#### TASK INPUTS:

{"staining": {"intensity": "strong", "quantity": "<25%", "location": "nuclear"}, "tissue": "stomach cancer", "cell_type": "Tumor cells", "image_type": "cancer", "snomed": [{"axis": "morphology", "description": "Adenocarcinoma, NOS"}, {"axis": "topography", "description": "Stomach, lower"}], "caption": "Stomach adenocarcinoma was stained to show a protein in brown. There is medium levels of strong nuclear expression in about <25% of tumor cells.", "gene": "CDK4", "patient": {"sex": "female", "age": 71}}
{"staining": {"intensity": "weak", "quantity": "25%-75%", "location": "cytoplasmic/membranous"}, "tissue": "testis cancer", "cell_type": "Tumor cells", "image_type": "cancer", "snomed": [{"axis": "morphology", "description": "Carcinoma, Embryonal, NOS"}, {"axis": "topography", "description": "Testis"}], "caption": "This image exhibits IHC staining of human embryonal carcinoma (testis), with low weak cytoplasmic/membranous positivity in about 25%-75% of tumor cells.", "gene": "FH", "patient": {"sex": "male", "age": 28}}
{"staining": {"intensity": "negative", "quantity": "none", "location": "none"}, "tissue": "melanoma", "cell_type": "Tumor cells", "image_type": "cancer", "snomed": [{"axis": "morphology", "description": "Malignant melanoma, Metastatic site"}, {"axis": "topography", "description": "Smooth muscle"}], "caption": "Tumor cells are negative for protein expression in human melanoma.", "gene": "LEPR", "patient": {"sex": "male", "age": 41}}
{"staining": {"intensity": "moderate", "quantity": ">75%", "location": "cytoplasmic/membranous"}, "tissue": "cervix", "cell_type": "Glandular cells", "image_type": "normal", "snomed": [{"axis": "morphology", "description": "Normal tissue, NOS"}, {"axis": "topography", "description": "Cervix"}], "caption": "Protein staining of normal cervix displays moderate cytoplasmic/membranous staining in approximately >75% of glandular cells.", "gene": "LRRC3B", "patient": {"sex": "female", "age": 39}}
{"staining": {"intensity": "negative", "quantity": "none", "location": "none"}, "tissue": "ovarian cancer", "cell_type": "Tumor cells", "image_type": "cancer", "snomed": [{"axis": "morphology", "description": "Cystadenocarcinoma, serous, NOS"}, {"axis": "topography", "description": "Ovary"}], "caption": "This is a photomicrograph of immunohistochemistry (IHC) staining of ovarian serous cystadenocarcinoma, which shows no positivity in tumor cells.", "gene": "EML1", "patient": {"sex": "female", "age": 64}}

#### INSTRUCTIONS FOR THE TASK:
Of the lines in the data, report each one containing the string "about".

#### TASK ANSWER:
{"staining": {"intensity": "strong", "quantity": "<25%", "location": "nuclear"}, "tissue": "stomach cancer", "cell_type": "Tumor cells", "image_type": "cancer", "snomed": [{"axis": "morphology", "description": "Adenocarcinoma, NOS"}, {"axis": "topography", "description": "Stomach, lower"}], "caption": "Stomach adenocarcinoma was stained to show a protein in brown. There is medium levels of strong nuclear expression in about <25% of tumor cells.", "gene": "CDK4", "patient": {"sex": "female", "age": 71}}
{"staining": {"intensity": "weak", "quantity": "25%-75%", "location": "cytoplasmic/membranous"}, "tissue": "testis cancer", "cell_type": "Tumor cells", "image_type": "cancer", "snomed": [{"axis": "morphology", "description": "Carcinoma, Embryonal, NOS"}, {"axis": "topography", "description": "Testis"}], "caption": "This image exhibits IHC staining of human embryonal carcinoma (testis), with low weak cytoplasmic/membranous positivity in about 25%-75% of tumor cells.", "gene": "FH", "patient": {"sex": "male", "age": 28}}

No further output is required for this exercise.